As for local yahoos having pivotal roles in the financial ruin of a circle jerk, yes, they played their supporting roles to the hilt (to the point a few are actually in jail at this point) - the catalyst, however, came from the EPA insisting on very high hurdles for the new sewage treatment plant the county set out to construct to replace the aging infrastructure that everyone agreed was putting (literally) too much shit into the waterways it emptied into. Thus, with the cronyism of no-bid spiraling out of imagined budget contracts, and shady financing readily offered to bribable officials, ker POW! The county went bankrupt - from a SINGLE public works project.
And the widely held sentiment among the populace on this drastic and dire financial situation? *shrug* The main reason being that, without funding for pesky imperious bureaucrats demanding their palms get greased (they all got laid off), things are a lot simpler around here. No local dickheads messing in everybody's business, no problem!
I also assume the bigger is better fetishists can only envision a grandiose integrated large-industrial development (starring Fred Smith and hundreds of FedEx planes and trucks), and would rather see it continue as a wasteland instead of just suspending all zoning regulations and creating an enterprise zone accessible to small individual light industrial manufacturers and other entrepreneurs. Hell, they could even wind up with an edgy hipster artist/makerist community if they played their cards right. Who wouldn't want that?
If the government wants to regulate hipster businesses to death, I can't see much of an issue.
The hipsters are already carving out quite a large arts/crafts area in the vacant east central light industrial area of the city. There's no lack of entertainment venues or styles to choose from on the weekends downtown.
One good thing about living in a corruptocrat city in a bankrupt county, they've pretty well figured out that if they don't fuck with people, they'll generate tax revenues - as opposed to a bunch of empty buildings and lots. So there has been somewhat of a learning curve.

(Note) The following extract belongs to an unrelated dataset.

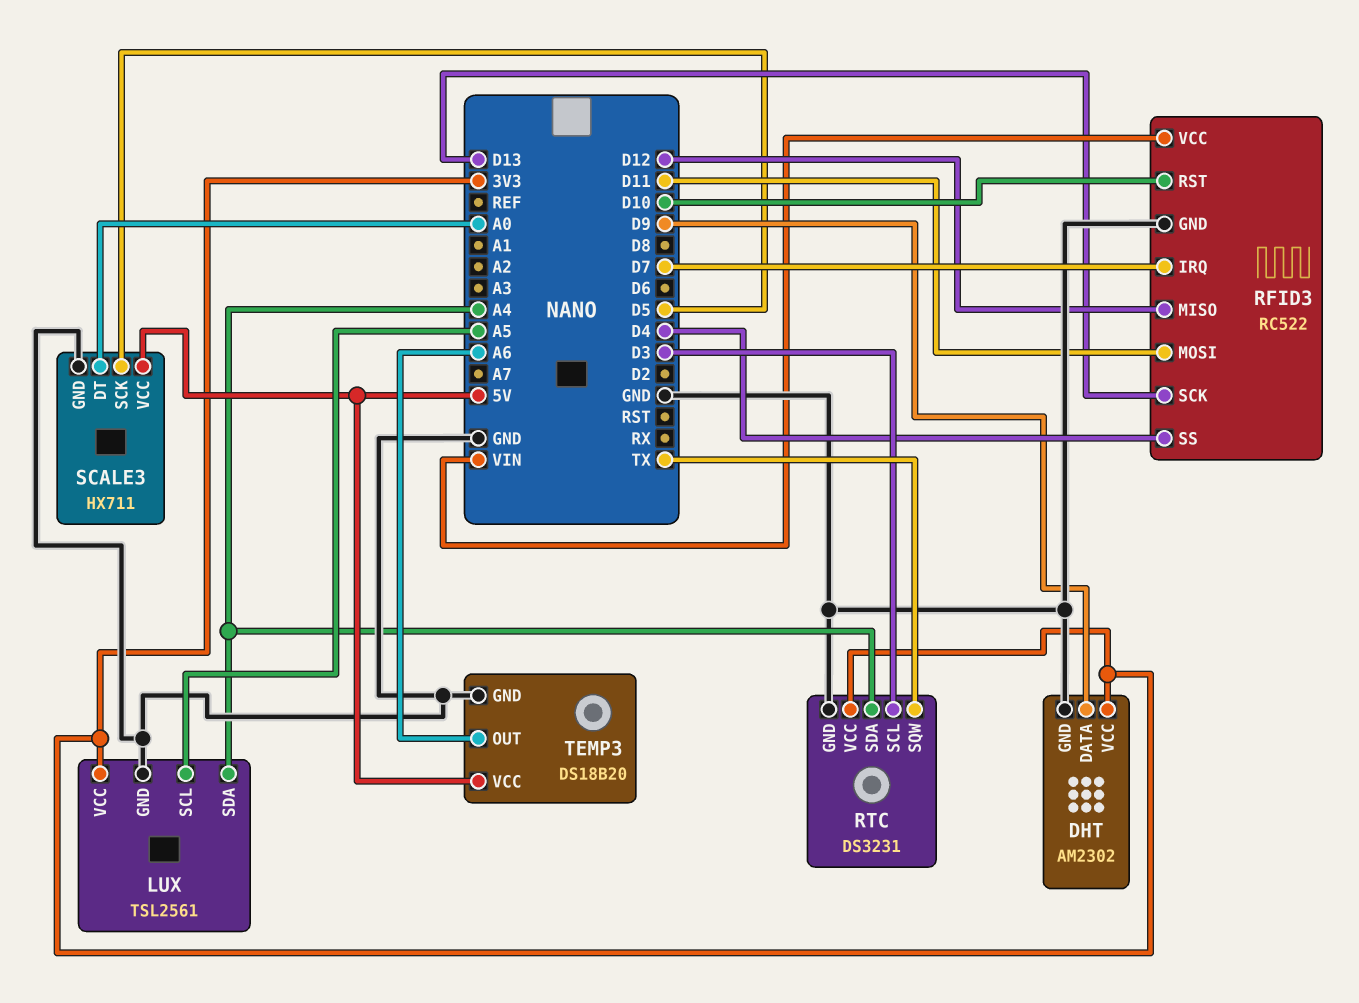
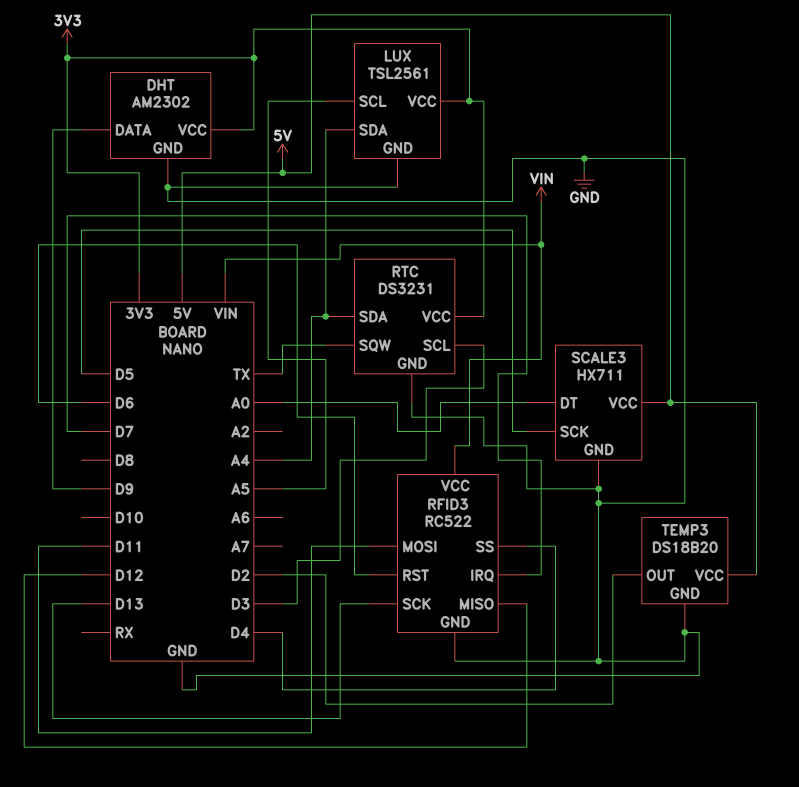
RFID3 pin RST: D10 -> D6
TEMP3 pin OUT: A6 -> D2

As to the bigger better fetishism, yeah, the bill is rife with that. It doesn't take 250 acres to set up a woodcarving/cabinet making shop. Still, a lot of what they're targeting is already BIG (Chicago Bridge plant, former Hayes Aircraft hanger system), so it's pretty easy to envision a new large manufacturing or some such activity in it's place, despite the pols envisioning it with a Gnome business model mentality.
Oh, and one more point about Alabama, that took a jab for the homebrew thing - we've also got a Medical Marijuana Bill working its way through the legislature (the first year one even made the agenda - woo hoo!). Planning on driving down to Montgomery myself on Wednesday for the vote hearing in the medical sub-committee.
And the picture chosen for the article - speaking of 'hipster Renaissance' - if I'm not mistaken, that's a not too flattering shot of a place called Sloss Furnaces, which was an iron plant in the heart of downtown that was active till the mid-70's. Used to see pours in progress en route to the school I was attending downtown, which was visually stunning, but smelly as hell. It is no longer fallow, having been converted into an industrial museum and entertainment venue that is fairly well frequented with some pretty good shows.
WRAX (remember that?!) would frequently sponsor shows for under-the-radar bands at Sloss (1998-2002), if I remember correctly.
Unfortunately, was in Virginia during that period. Much to my regret.
Google celebrates the birthday of Cesar Chavez but not Cesar Romero?
I was more wondering what imminent domain is.
You'll find out soon enough.
Especially when it's imminently emminent. Yeah, it was MY fucking typo, so why not OWN the sonofabitch, eh?